● **YOUR INSTRUCTIONS**:
Locate every line in the records below that contains the word "lines", and copy each one.
── THE DATA
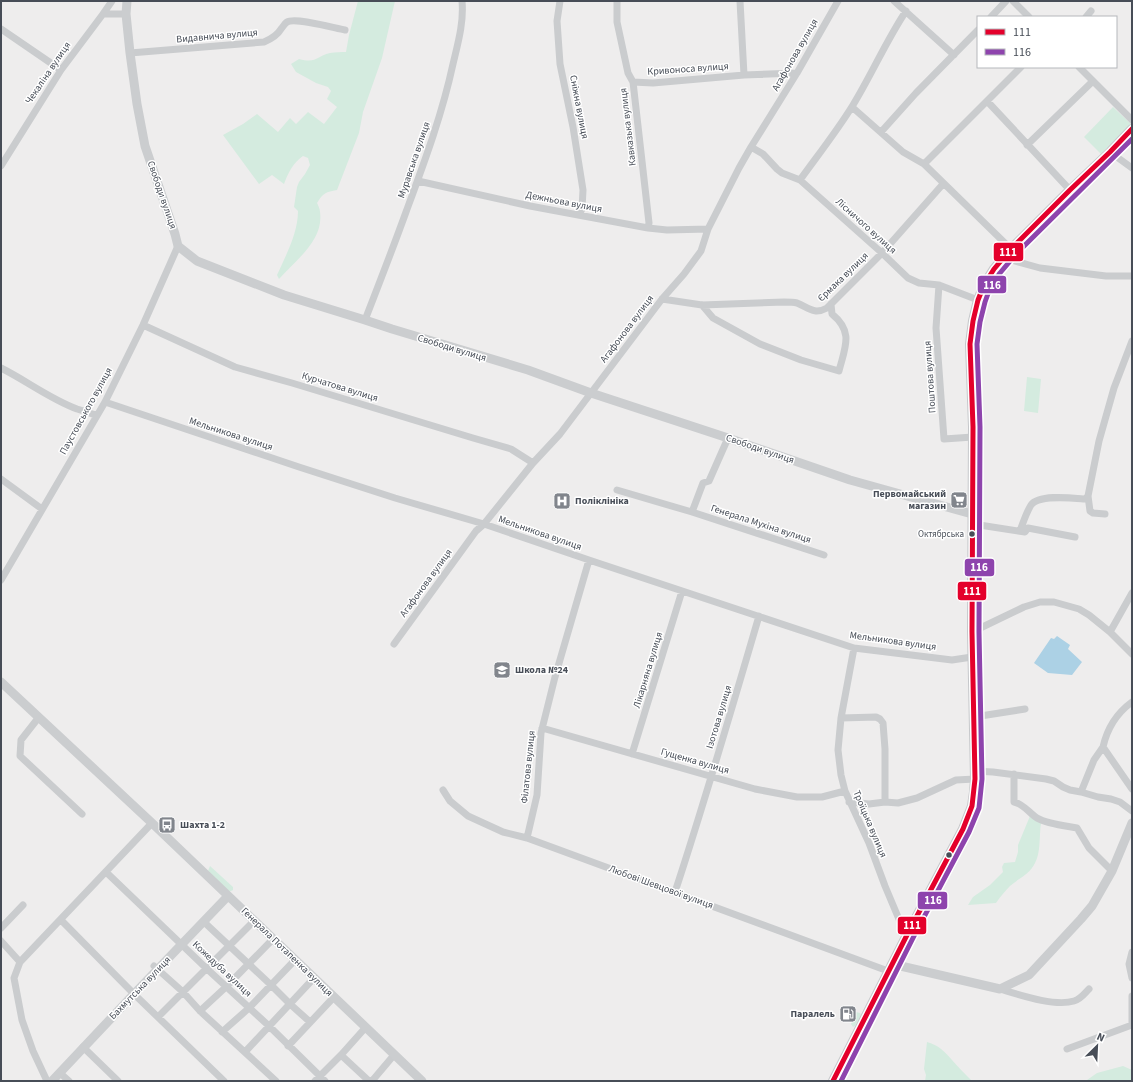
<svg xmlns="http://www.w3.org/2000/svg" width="1133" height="1082" font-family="'Source Sans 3',sans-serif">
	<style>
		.green { fill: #d4ebdf }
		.water { fill: #acd1e5 }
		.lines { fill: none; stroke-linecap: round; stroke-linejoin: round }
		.street { stroke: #caccce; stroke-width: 7 }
		.secondary { stroke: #cbcdcf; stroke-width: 9 }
		.primary { stroke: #c6c8cb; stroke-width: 10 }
		.bus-1-casing { stroke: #fff; stroke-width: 8 }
		.bus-2-casing { stroke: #fff; stroke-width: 8 }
		.bus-1 { stroke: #e4002b; stroke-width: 5 }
		.bus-2 { stroke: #8e44ad; stroke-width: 5 }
		.bus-dot { fill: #474d57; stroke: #fff; stroke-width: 1.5 }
		.labels { text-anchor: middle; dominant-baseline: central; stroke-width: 3; stroke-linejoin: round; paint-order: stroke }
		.bus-label { font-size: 9px; fill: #474d57; stroke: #fff; text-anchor: end }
		.street-label { font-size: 10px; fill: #474d57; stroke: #fff }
		.poi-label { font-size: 10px; font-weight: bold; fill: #474d57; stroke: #fff; text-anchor: start }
		.line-badge { stroke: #fff; stroke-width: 1.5 }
		.badge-label { font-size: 11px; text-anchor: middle; font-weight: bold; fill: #fff }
	</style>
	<rect width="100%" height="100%" fill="#eeeded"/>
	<path class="green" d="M358,1H395L382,58L363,112L359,133L337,190C326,192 323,193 317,203C318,205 320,209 320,212C324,240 296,260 279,279L277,275C286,255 298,233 298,211L294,207L297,187L299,182L305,174L310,165L308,158L303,156C293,163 288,173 284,184L272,175L259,184L223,135L243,124L257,114L278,132L290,118L296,124L308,112L324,124L337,107L327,99L331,91L328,87L316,83L296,72L291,64L299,59C317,64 316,56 330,53C335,52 341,52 346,52L349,35Z
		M1113,107L1131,124L1101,154L1084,137Z
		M1027,377L1041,379L1038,413L1024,411Z
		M1030,816L1041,823C1039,836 1041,852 1035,863C1030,874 1019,878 1010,886C1005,891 1000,897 996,903L968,905L973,897L990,885L1003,872L1002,867L1004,863L1015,862L1018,852V845Z
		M210,866L233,887V890L231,891H228L208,871Z
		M856,1012L860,1013L861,1015L855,1026L853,1027L851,1024Z
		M927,1042C940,1046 944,1051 952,1060C958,1067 965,1074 972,1081H925L926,1075L924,1069Z
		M1123,1066L1132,1070V1081H1087V1080L1097,1073Z"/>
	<path class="water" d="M1057,636L1070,645L1068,649L1082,662L1072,675L1048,673L1034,663L1051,638L1054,639Z"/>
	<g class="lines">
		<path class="street" d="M560,1L557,21L560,64L573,127L583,190L582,209L579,215
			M617,1V22L628,73L633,82L649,223L648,228
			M740,1L744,75
			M894,1L954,55
			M1013,1L1029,17
			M103,14L112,1
			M991,17L1006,1
			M1086,17L1091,11
			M1,29L61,70
			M130,53L264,42C271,39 277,36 281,29C283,27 284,24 287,22C295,17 334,28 345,30
			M1079,67L1132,120
			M633,82L653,83L744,75L797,73
			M987,101L1070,190
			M852,107L903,152L924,164L1011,249
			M881,132L916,93L978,30
			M1027,145L1093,81
			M751,147L763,154L777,169L782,173L800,180L882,253L908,278L919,283L939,285L978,300
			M1110,152L1132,168
			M924,164L1021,67
			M1,166L61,70L103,14H126
			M800,180C818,155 837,131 853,105C872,74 886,41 906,11
			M418,181L530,206L648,228L667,230L708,229
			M1004,258L1040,268L1106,276H1132
			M939,285L936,328L944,439L973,437
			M662,299L702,305L784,302C789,302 793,302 797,303C809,308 814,315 827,308L882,253L943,184
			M702,305L713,318L760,344L801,360L839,371C845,347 854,332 832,314L831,304
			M365,320C379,284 393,248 406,212C424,163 442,115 453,64C458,43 464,22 462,1
			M143,325L235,367L292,383L473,438L511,449L533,463
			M1,368C27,381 50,399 77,409C84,411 91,414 97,415
			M105,402L299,467L395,498L484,524L589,560L854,648L952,660L972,657
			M1,479L42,509
			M617,490L692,512L824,555
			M692,512L703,483L709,481L728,438
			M1105,514L1093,513L1090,511L1088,496L1099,441L1114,388L1132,341
			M973,524L1025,532L1028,528L1075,537
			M1020,531C1023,523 1026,513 1031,505C1039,494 1072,498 1085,499L1088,496
			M1,580L105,402L143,325L178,246
			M972,632L1024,607L1040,602H1054L1079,609L1089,615L1110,632L1132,654
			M1110,632L1132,593
			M394,644L476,531L484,524L533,463L560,434L591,393L662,299L684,274L701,251L708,229L739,168L751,147L797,73L838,1
			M854,648L841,718L838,750L841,775L845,791L869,843L885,886L901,924L909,931
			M39,717L21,740L20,756L82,814
			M974,717L1025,709
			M841,718L876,717L880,719L883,723L885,749V802
			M542,728L755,789L797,797H822L845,791
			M1103,747C1107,729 1117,713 1132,702
			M632,754L682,591
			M974,771L993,772L1046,779L1054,781L1063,787L1070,790L1081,792L1098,797L1111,799L1120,802L1132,811
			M1014,774V802C1024,804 1029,813 1037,818C1047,824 1066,826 1077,828L1089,848L1112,871
			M443,790L450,801L468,816L503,832L527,838L888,971
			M1081,792L1094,760L1103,747L1132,789
			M849,802L869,804L885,802L898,803L917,798L956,780L975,779
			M527,838L537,795L541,733L555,677L589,560
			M106,872L206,968L269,1026L325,1081
			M675,892C705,801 732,708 759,616
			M61,920L134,994L224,1081
			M204,922L271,985L290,1004L310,1022
			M1,928L23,905
			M1,941L20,962
			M1132,952L1129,964L1132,978
			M154,966L183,992L200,1011L276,1081
			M1000,989C1020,995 1055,1007 1074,1001C1081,999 1084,994 1089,989
			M200,1011L227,986L273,939
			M158,1017L254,921
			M222,1032L249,1008L295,960
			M288,1046L334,997
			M83,1047L118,1081
			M1067,1049L1132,1025V996
			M245,1052L314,978
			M341,1055L369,1081
			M60,1073L69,1081
			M47,1081L33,1051L22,1020L14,978L20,962L152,823
			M315,1081L341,1055L366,1027
			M372,1081L394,1055"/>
		<path class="secondary" d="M127,1L126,14L130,53L137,104L145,146L175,234L178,246L197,261L284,295L365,320L392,329L528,370L591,393L728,438L850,480L972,514
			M1,682L152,823L422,1081
			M892,964L1000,989L1029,975L1081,919L1092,906L1112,871L1132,823
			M52,1081L134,994L228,896"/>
		<path class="primary" d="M833,1081L909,931L963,829L972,806L974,792L975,779L972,632L973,427L970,344L973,321L978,300L984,285L994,269L1011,249L1070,190L1110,152L1132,129"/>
		<g class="bus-1-casing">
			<path id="bus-1" d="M833,1081L909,931L963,829L972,806L975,779L972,632L973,427L970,344L973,321L978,300L984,285L994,269L1011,249L1070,190L1110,152L1132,129"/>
		</g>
		<g class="bus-2-casing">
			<path id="bus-2" d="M841,1081L915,934L969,832L979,808L982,779L979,632L980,427L977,344L980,322L985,302L990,288L1000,273L1016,254L1132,139"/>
		</g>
		<use href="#bus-1" class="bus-1"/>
		<use href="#bus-2" class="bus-2"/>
	</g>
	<defs>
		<g id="supermarket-square" transform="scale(0.9)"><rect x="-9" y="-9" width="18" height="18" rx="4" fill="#81858c" stroke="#fff"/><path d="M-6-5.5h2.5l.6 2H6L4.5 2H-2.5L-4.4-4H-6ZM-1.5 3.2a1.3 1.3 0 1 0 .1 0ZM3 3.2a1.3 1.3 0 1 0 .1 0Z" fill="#fff"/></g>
		<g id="hospital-square" transform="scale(0.9)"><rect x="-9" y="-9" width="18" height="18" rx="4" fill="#81858c" stroke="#fff"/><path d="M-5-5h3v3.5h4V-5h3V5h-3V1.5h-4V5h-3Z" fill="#fff"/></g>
		<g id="school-square" transform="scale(0.9)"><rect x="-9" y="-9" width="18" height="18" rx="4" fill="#81858c" stroke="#fff"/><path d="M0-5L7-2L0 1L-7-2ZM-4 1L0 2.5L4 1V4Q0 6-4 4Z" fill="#fff"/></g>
		<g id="bus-square" transform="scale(0.9)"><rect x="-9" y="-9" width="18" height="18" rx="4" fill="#81858c" stroke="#fff"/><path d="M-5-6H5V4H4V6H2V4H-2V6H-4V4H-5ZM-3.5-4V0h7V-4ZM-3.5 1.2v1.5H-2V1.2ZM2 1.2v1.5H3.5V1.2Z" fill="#fff"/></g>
		<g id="fuel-square" transform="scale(0.9)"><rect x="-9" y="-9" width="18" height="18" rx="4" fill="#81858c" stroke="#fff"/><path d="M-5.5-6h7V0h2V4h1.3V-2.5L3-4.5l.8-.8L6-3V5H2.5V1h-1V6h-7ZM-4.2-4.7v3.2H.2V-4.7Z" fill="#fff"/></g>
	</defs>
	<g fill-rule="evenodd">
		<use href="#supermarket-square" x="959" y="500"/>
		<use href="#hospital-square" x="562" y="501"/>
		<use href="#school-square" x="502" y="670"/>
		<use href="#bus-square" x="167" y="825"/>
		<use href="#fuel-square" x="848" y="1014"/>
	</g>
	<g class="bus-dot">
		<circle cx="972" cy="534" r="3.5"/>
		<circle cx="949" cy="855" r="3.5"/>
	</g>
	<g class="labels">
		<g class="bus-label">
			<text x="964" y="534">Октябрська</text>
		</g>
		<g class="street-label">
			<text transform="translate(217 36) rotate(-5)">Видавнича вулиця</text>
			<text transform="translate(795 55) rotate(-60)">Агафонова вулиця</text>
			<text transform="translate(688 69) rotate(-4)">Кривоноса вулиця</text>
			<text transform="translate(48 73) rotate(-56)">Чекаліна вулиця</text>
			<text transform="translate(579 107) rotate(79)">Сніжна вулиця</text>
			<text transform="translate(628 127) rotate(-97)">Кавказька вулиця</text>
			<text transform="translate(414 160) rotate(-71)">Муравська вулиця</text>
			<text transform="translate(162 195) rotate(71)">Свободи вулиця</text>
			<text transform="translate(564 202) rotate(11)">Дежньова вулиця</text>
			<text transform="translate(866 226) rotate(42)">Лісничого вулиця</text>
			<text transform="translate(843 277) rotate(-44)">Єрмака вулиця</text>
			<text transform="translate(627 329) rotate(-53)">Агафонова вулиця</text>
			<text transform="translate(452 348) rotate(17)">Свободи вулиця</text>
			<text transform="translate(930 377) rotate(-94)">Поштова вулиця</text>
			<text transform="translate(340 387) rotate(17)">Курчатова вулиця</text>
			<text transform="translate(86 411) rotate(-61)">Паустовського вулиця</text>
			<text transform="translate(231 434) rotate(18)">Мельникова вулиця</text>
			<text transform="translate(760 449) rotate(19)">Свободи вулиця</text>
			<text transform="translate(761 524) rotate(18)">Генерала Мухіна вулиця</text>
			<text transform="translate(540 533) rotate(19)">Мельникова вулиця</text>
			<text transform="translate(426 583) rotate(-54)">Агафонова вулиця</text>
			<text transform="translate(893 641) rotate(8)">Мельникова вулиця</text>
			<text transform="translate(648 670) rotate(-73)">Лікарняна вулиця</text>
			<text transform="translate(719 717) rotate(-73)">Ізотова вулиця</text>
			<text transform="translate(695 761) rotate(16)">Гущенка вулиця</text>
			<text transform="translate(528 767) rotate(-84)">Філатова вулиця</text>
			<text transform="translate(870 824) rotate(67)">Троїцька вулиця</text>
			<text transform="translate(661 887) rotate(20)">Любові Шевцової вулиця</text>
			<text transform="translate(287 952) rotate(44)">Генерала Потапенка вулиця</text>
			<text transform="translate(222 969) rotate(43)">Кожедуба вулиця</text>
			<text transform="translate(140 988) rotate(-46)">Бахмутська вулиця</text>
		</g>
		<g class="poi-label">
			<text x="946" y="494" text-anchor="end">Первомайський<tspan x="946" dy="12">магазин</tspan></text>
			<text x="575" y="501">Поліклініка</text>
			<text x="515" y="670">Школа №24</text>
			<text x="180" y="825">Шахта 1-2</text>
			<text x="835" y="1014" text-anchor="end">Паралель</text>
		</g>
	</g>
	<g class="line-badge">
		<rect x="993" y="242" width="31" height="20" rx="4" fill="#e4002b"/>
		<rect x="977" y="275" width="30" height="19" rx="4" fill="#8e44ad"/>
		<rect x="964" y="558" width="31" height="19" rx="4" fill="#8e44ad"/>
		<rect x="957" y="581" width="30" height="20" rx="4" fill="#e4002b"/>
		<rect x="917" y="891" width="31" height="19" rx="4" fill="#8e44ad"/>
		<rect x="897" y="916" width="30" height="19" rx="4" fill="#e4002b"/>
	</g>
	<g class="badge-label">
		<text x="1008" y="256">111</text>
		<text x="992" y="289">116</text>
		<text x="979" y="571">116</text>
		<text x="972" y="595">111</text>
		<text x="933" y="904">116</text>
		<text x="912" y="929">111</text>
	</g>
	<rect width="1133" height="1082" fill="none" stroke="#474d57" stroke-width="4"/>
	<rect x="977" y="16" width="140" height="52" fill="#ffffff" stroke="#b5b8bc"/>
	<rect x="985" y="29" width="20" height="6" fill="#e4002b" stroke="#b5b8bc"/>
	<text x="1013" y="36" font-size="12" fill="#474d57">111</text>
	<rect x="985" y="49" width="20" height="6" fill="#8e44ad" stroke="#b5b8bc"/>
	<text x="1013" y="56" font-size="12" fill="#474d57">116</text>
	<g transform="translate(1097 1046) rotate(24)" stroke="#ffffff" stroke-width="3" paint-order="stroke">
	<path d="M0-3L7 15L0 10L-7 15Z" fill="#474d57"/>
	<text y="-6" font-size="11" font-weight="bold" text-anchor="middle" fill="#474d57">N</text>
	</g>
</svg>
────
● **OUTPUT**:
		.lines { fill: none; stroke-linecap: round; stroke-linejoin: round }
	<g class="lines">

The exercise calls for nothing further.